### TO DO:
Task for the records below: copy exactly from the first line on, stopping once the line with "left front paw: (1094, 951)" is copied, and leave out the pictures.

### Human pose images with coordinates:
_ _ _ _
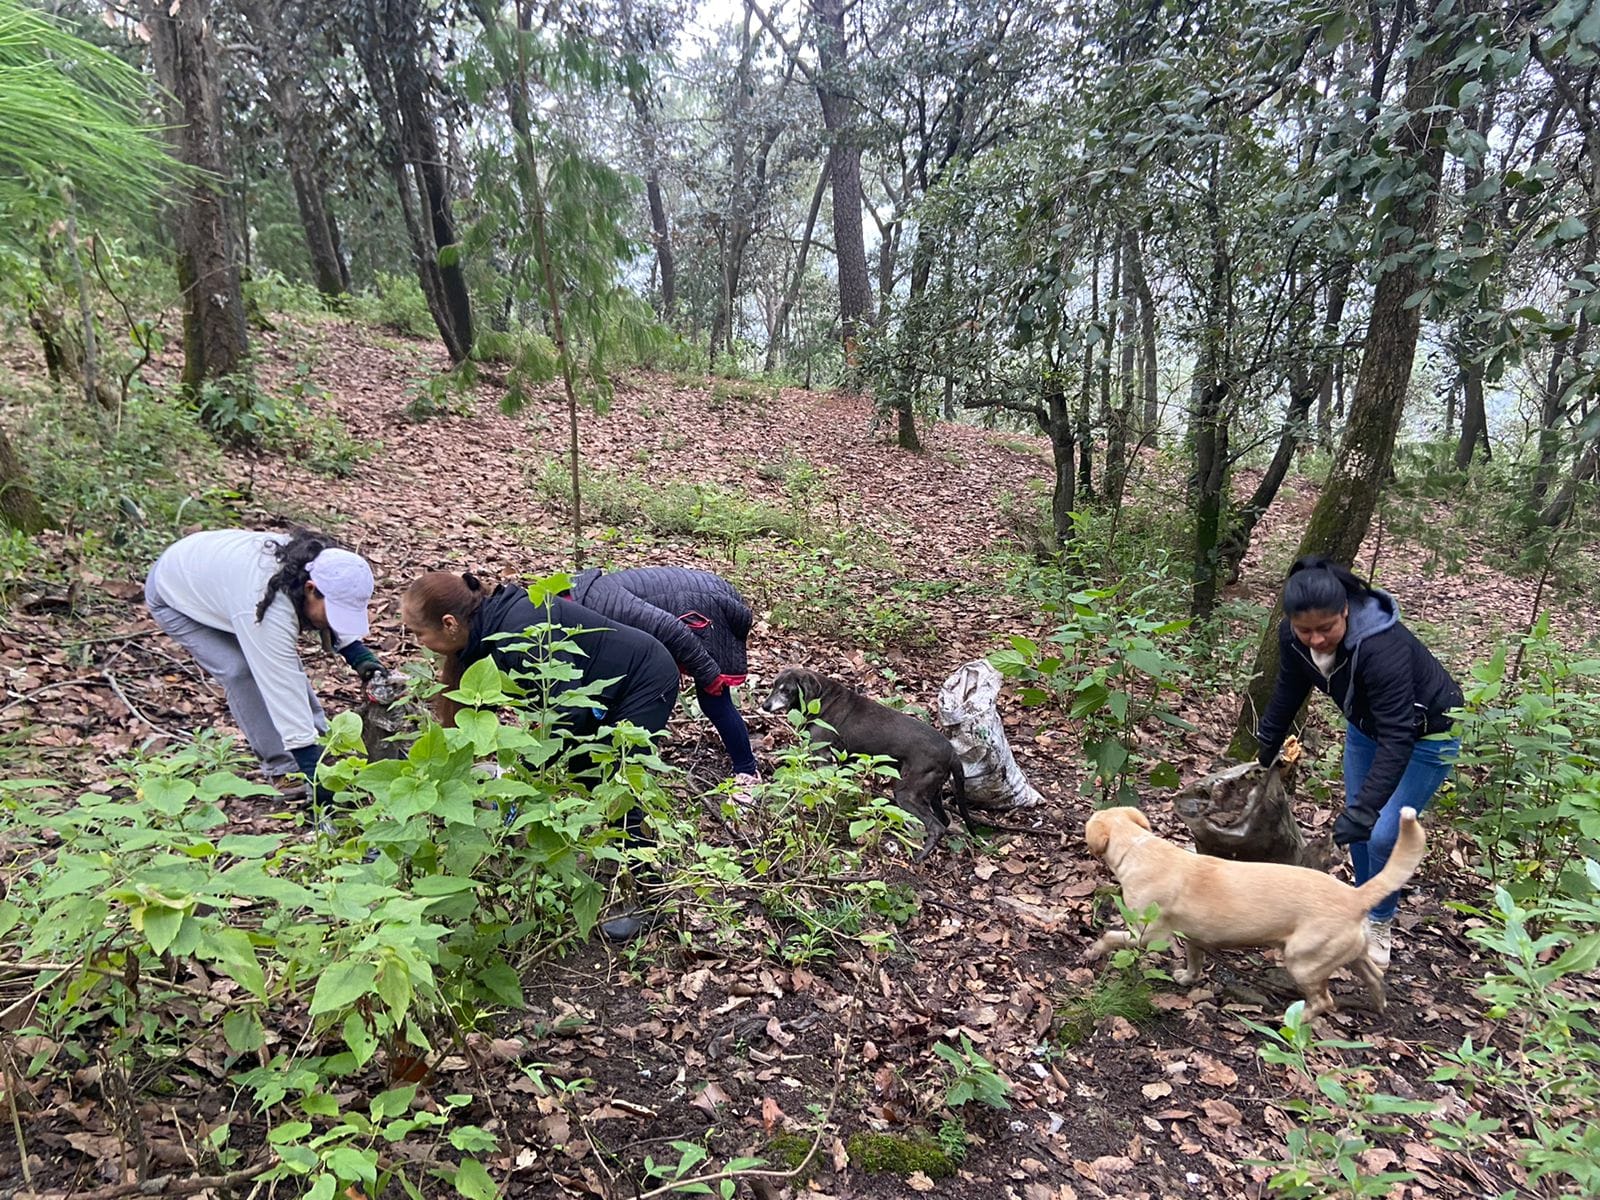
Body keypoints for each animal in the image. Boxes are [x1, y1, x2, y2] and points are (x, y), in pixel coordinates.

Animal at [761, 668, 972, 864]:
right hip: (933, 793)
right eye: (773, 685)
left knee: (936, 827)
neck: (822, 698)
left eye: (786, 690)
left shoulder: (822, 755)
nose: (765, 706)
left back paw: (919, 856)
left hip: (908, 793)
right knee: (944, 821)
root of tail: (952, 753)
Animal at [1088, 809, 1427, 1017]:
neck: (1138, 847)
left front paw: (1094, 951)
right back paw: (1379, 1004)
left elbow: (1111, 936)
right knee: (1374, 976)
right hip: (1352, 954)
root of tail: (1355, 895)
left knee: (1323, 1001)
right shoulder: (1195, 937)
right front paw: (1187, 977)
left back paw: (1294, 1021)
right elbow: (1195, 960)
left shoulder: (1145, 934)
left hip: (1303, 962)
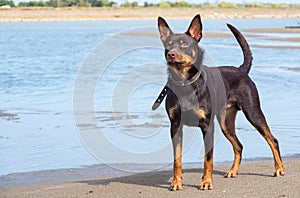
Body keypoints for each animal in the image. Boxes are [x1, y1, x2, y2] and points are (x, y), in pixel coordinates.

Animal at [154, 13, 284, 190]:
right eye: (168, 45)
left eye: (184, 44)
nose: (171, 54)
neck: (185, 83)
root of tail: (241, 70)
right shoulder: (175, 125)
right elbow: (177, 159)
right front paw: (176, 183)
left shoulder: (207, 125)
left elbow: (208, 158)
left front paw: (206, 182)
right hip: (225, 122)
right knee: (239, 145)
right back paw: (232, 171)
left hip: (253, 112)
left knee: (272, 140)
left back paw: (279, 169)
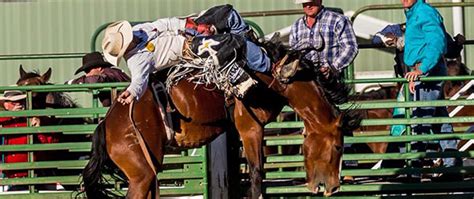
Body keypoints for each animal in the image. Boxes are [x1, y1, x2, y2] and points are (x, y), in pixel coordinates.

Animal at [81, 39, 360, 198]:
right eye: (338, 147)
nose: (333, 187)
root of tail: (107, 125)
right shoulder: (250, 128)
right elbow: (256, 174)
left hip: (148, 172)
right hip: (140, 174)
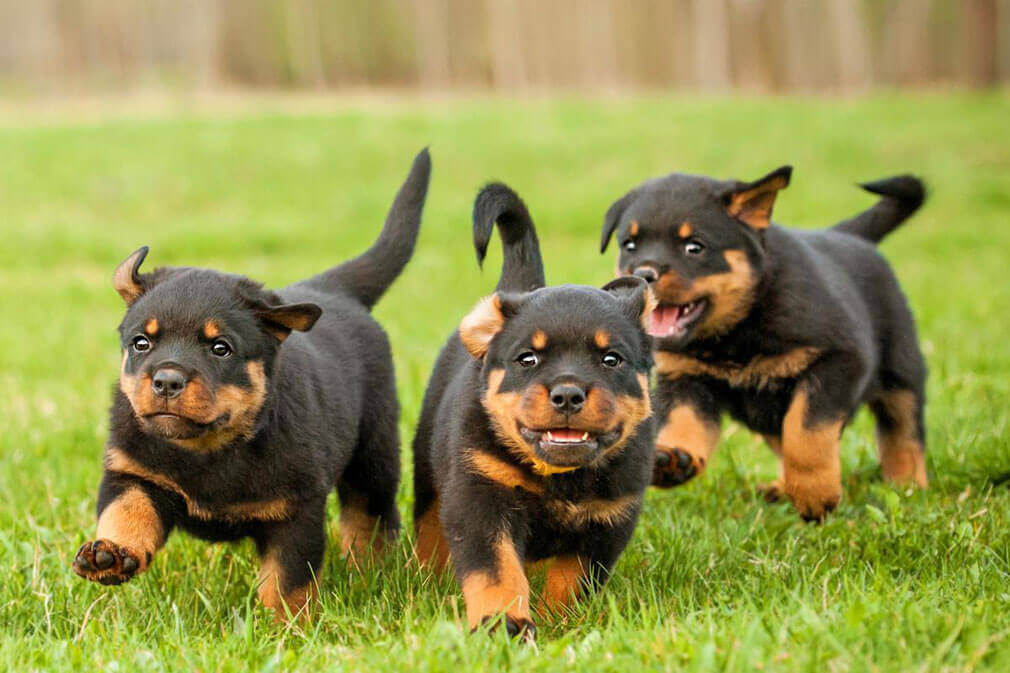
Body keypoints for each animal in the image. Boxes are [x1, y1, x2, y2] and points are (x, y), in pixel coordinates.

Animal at [73, 148, 432, 618]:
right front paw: (109, 553)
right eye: (141, 343)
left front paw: (287, 625)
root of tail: (334, 290)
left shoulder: (296, 510)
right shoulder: (133, 471)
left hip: (375, 451)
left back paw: (369, 571)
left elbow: (287, 579)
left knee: (369, 513)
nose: (166, 380)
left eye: (220, 348)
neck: (208, 448)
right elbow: (126, 511)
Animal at [410, 181, 654, 638]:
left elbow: (573, 577)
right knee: (430, 521)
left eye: (611, 359)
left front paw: (562, 621)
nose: (568, 394)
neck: (561, 479)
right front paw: (503, 624)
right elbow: (496, 570)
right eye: (528, 358)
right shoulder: (481, 497)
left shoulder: (608, 520)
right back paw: (427, 574)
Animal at [601, 166, 925, 517]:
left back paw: (908, 487)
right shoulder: (685, 377)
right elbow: (684, 420)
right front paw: (674, 458)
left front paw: (815, 494)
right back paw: (780, 489)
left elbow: (806, 431)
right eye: (630, 244)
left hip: (901, 373)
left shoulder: (839, 359)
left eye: (694, 247)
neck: (736, 330)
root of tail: (851, 237)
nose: (644, 274)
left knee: (903, 432)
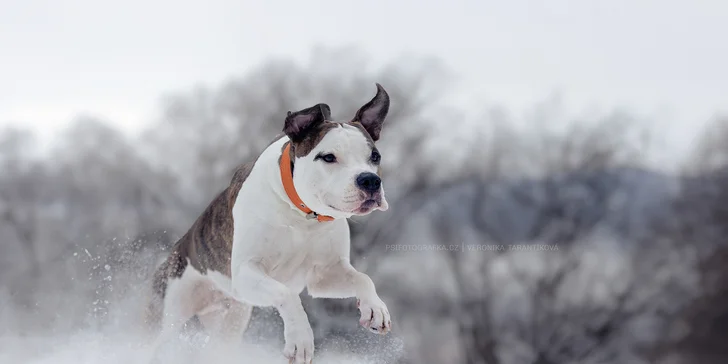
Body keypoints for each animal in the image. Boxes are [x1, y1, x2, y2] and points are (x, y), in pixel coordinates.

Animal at [146, 83, 392, 364]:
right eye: (328, 157)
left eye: (375, 156)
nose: (370, 180)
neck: (302, 215)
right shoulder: (246, 271)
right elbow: (286, 293)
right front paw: (300, 339)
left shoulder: (324, 274)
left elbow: (363, 278)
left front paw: (375, 308)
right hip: (166, 314)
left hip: (231, 321)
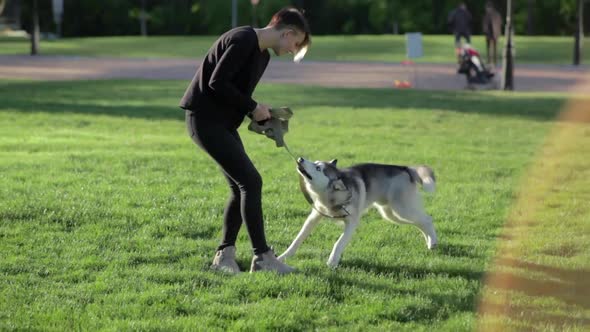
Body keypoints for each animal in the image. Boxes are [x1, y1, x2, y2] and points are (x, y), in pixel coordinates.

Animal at [278, 157, 440, 268]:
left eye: (318, 168)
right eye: (315, 161)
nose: (300, 158)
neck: (331, 197)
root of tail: (406, 168)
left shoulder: (352, 223)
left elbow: (339, 243)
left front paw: (332, 262)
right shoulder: (314, 216)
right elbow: (298, 238)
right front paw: (283, 257)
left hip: (401, 209)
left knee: (426, 219)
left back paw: (432, 241)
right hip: (391, 213)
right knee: (420, 222)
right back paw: (429, 242)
_ _ _ _
### SOLUTION FOR THIS EXERCISE:
Body keypoints for each animal in the image. Boxes are [x1, y1, x2, y2] and points are (x, y), in pixel coordinates.

Animal at [761, 668, 972, 864]:
right hip: (933, 793)
right eye: (773, 685)
left knee: (936, 827)
neck: (822, 698)
left eye: (786, 690)
left shoulder: (822, 755)
nose: (765, 706)
left back paw: (919, 856)
left hip: (908, 793)
right knee: (944, 821)
root of tail: (952, 753)
Animal at [1088, 809, 1427, 1017]:
neck: (1138, 847)
left front paw: (1094, 951)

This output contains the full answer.